Working from home has become the new normal for many people, whether running your own business or working as an employee. While there may be loads of convenient benefits you can enjoy, working from home means that you’re probably consuming more energy than you would if you worked in a ‘traditional’ office space. As a result, your energy bills are likely to go up. If you’re already seeing the negative impact working from home has on your energy bills, there are a few things you can do to minimise your energy consumption. Here are some of them.
1. Open your windows
During the day, you want to let in as much natural light as possible to reduce the burden on your light bulbs and desk lamps. Natural sunlight offers numerous health benefits and can even boost your productivity. If you live in a place with access to enough sunlight, open your windows, draw back your curtains, and the light in. For maximum effect, position your work desk close to your window. Or, you can even try setting up your workstation outdoors (on your balcony or in your garden) where possible.

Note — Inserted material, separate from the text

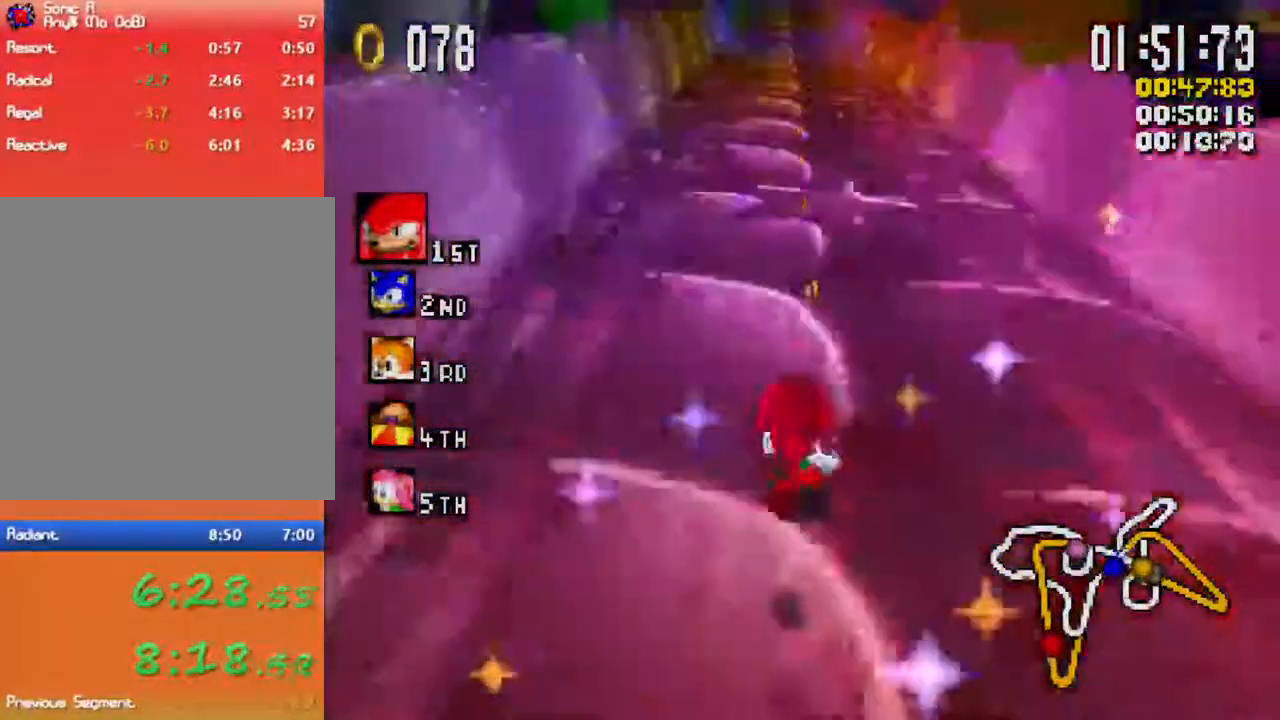
{"buttons": ["X"], "left_stick": "center", "right_stick": "center", "button_events": []}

2. Kitchen foil can warm your space
Opening your windows may be the last thing on your mind during winter or cold temperatures. Instead of cranking up your home’s heating system and keeping it on all day, using kitchen foil offers you a great alternative to keep you warm and save energy. Put your kitchen foil behind your radiators to reflect more heat into your working space. All you have to do is mount your foil on a piece of cardboard with the reflective side facing outward, and you’re good to go.
3. Outsource and automate
You want to reduce the time it takes to complete business tasks as much as possible, so you don’t sit behind your computer for too long. Outsourcing is a great way to ease your workload, which means keeping your computers on for fewer periods. For example, you can outsource those responsibilities instead of spending countless hours working out your tax obligations. A platform like perks.com.au offers the services of tax and management accountants that can help your business with tax and other bookkeeping responsibilities. You can also take advantage of various automation software to reduce your workload.

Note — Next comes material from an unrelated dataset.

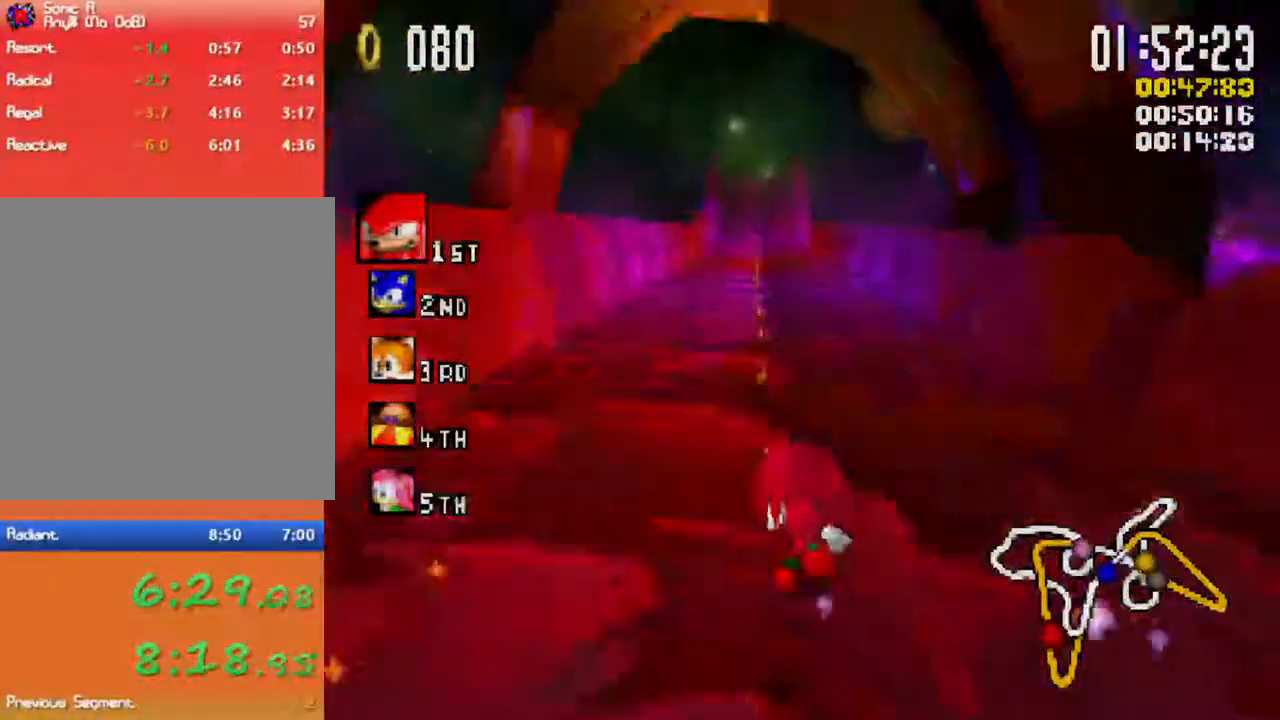
{"buttons": ["X"], "left_stick": "left", "right_stick": "center", "button_events": []}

4. Operate your thermostat with efficiency
During summer, you can set your thermostat to high temperatures. The smaller the temperature difference between your outdoor and indoor environment, the lower your overall cooling. You can use a programmable thermostat to help keep your interior temperature at optimal levels.
If you’re running a business from home, then you’re probably using a desktop with a monitor or a printer, scanner, router, modem, phone charger, and other devices that enable you to work from home. If you have most of these devices plugged in simultaneously, you can use a smart power strip to ensure that they’re not drawing out power when they’re not in use.